Meeting the needs of EUV lithography
The requirements to reduce airborne molecular contamination (AMC) in semiconductor manufacturing cleanrooms are becoming more stringent as the industry prepares to migrate to extreme ultraviolet (EUV) lithography. The Tiger-i platform of analysers from Tiger Optics eliminate the concerns arising from other analytical techniques. By utilising Tiger’s patented CW-CRDS technique, the instruments provide calibration-free, real-time analysis without the concerns of a radioactive source
Researchers at IMEC are operating an ASML EUV Lithography Tool
EUVL is a significant departure from the lithography used today, but reducing mask defects is key to its viability.
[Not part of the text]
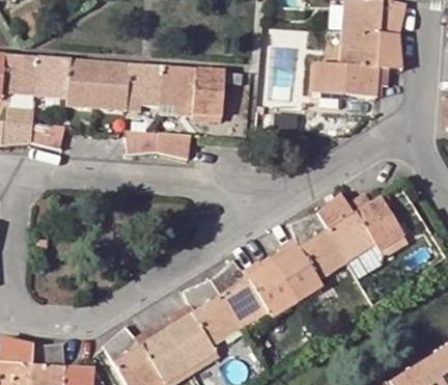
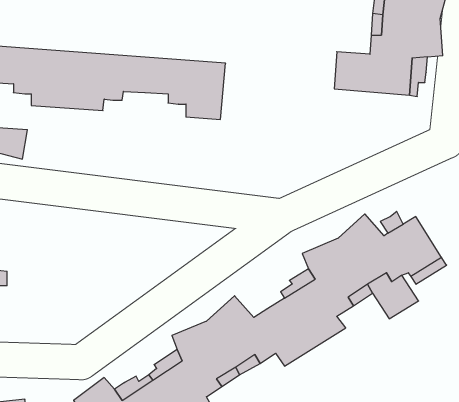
building: [124,130,190,157] -> none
Fred Conroy, Tiger Optics, describes a new AMC detector that could help in this aim.
On-line analysis of airborne molecular contamination (AMC) in semiconductor manufacturing cleanrooms has taken on added significance of late. As the industry prepares to migrate to extreme ultraviolet (EUV) lithography to shrink the size of chip designs, the requirements to reduce airborne contamination and to monitor the contamination levels in real-time grow ever more stringent.
To that end, semiconductor manufacturers have shifted to new, more sensitive AMC detectors, reliant upon techniques such as Continuous Wave Cavity Ring-Down Spectroscopy (CW CRDS) and Ion Mobility Spectroscopy (IMS).
Notably, with previous generations of lithography tools, contamination issues have been well documented, based upon varying methods in place to monitor the contamination events. Airborne acid contamination results in corrosion issues and airborne contamination due to bases leads to “T-top” formations (a large, T-shaped insoluble head on a photoresist feature) as well as a haze that forms on the back of the reticle, known as reticle hazing.
Acids in the ambient air, specifically low concentrations of hydrogen fluoride (HF), can attack the HEPA filters and accelerate the release of boron, which can result in crystal salt formations, creating a reservoir for permanent low-level contamination. Another acid-induced wafer defect occurs when hydrochloric acid (HCl) makes the photoresist soluble, engendering hole-type defects on the photoresist.